When poetry turns its reflective gaze onto astronomical phenomena, concepts and language, what emerges is a profound connection of science to the human condition, a way of experiencing scientific phenomena in ways that cannot be experienced through scientific perspectives alone. The subjective is acknowledged, unveiled, celebrated.

The poems in Sometimes’s collection deftly transcend both spatial scales and time scales. From one line to another we careen across the universe. We fast-forward from the first picosecond of stuff forming in the universe to a Christmas card, millennia later. Her depiction of time and dynamism is visceral – things froth and whizz and quiver in a temporospatial-grammatical practice. We become aware of the minutiae of a life, and of a language, against both vast and infinitesimal phenomena in the universe.

Lives are writ large in Stellar Atmospheres. Biographical poems about female scientists scaffold the collection. These women’s extensive contribution to astronomy, and the sacrifices they made for the sake of knowledge about the universe, leave you with a sense of the institutional and ethical impacts of overshadowing these scientists. These poems unfold with curiosity and respect rather than malice.

Nothing about this writing shies away from the science – Sometimes’s deep knowledge of astrophysics and cosmology reflects her longstanding collaborations with some of Australia’s leading scientists. The book is a laboratory of its own, at times taming, liberating or penetrating the science. It probes the linguistic choices that astronomy has made.

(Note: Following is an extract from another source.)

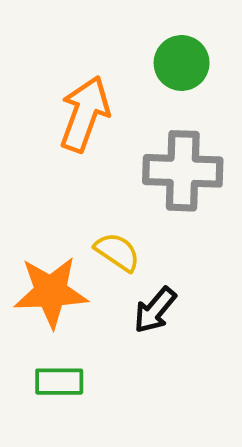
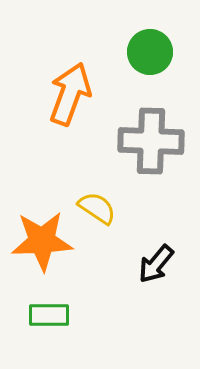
black arrow: (155, 310) -> (156, 264), moved

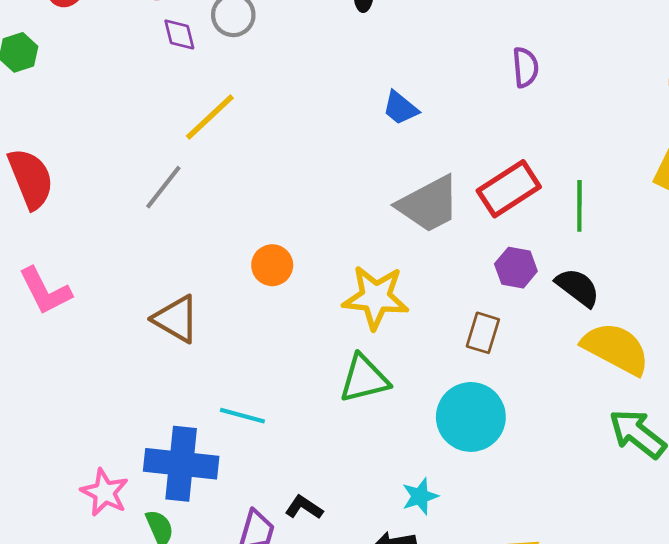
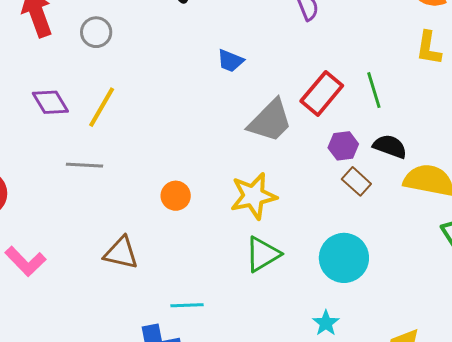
purple diamond: (179, 34) -> (50, 102), moved, size x1.4
gray line: (163, 187) -> (85, 165), turned 72
brown rectangle: (483, 333) -> (356, 181), moved, turned -48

Instruments, biographies, bodies: celestial and human. Poems gather forms, shapes and grammar for phenomena that cannot be directly observed even when our senses are augmented by complex technoscientific systems.

Astronomers rarely look up at the sky
Instruments detect invisible signals

Scientists and engineers design the human perception of these signals using graphs, visualisations and sound, but Sometimes contributes a unique poetic-linguistic translation of astronomical phenomena. Nebulae and supernovae are transmitted to the reader as ‘blue stencils in space’ and ‘brilliant dancers’. A red giant is evoked via Rothko:

Now he stands before this ache of colour
in fluster, blushing deferential-cranberry

Sometimes has written the celestial subjectively – or is it the subjective celestially? – and smears the lines between the practices of cosmology, poetry, and astrophysics. After reading this collection, it seems to me like poetry is as valid a method of interrogating the universe as any other.